## Task goal
Reproduce the records without their pictures, keeping every word as it is.
——————
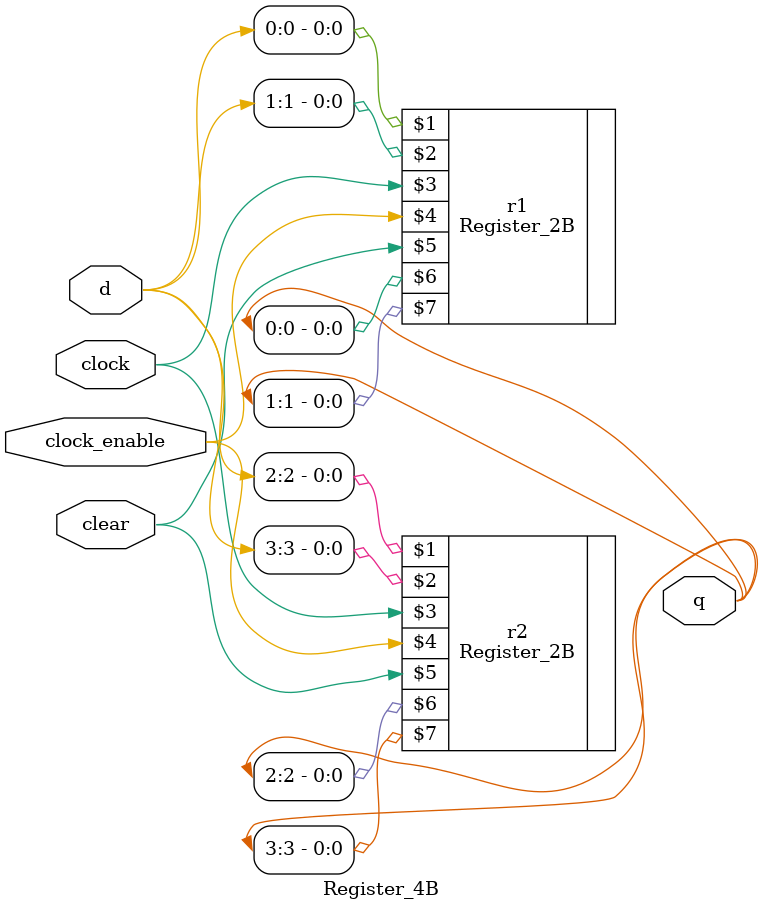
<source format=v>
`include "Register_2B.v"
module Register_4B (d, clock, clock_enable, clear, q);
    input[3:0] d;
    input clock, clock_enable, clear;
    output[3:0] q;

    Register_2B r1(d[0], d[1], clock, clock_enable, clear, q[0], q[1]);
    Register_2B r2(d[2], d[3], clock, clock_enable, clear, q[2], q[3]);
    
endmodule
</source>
——————
## Response area
<source format=v>
`include "Register_2B.v"
module Register_4B (d, clock, clock_enable, clear, q);
    input[3:0] d;
    input clock, clock_enable, clear;
    output[3:0] q;

    Register_2B r1(d[0], d[1], clock, clock_enable, clear, q[0], q[1]);
    Register_2B r2(d[2], d[3], clock, clock_enable, clear, q[2], q[3]);
    
endmodule
</source>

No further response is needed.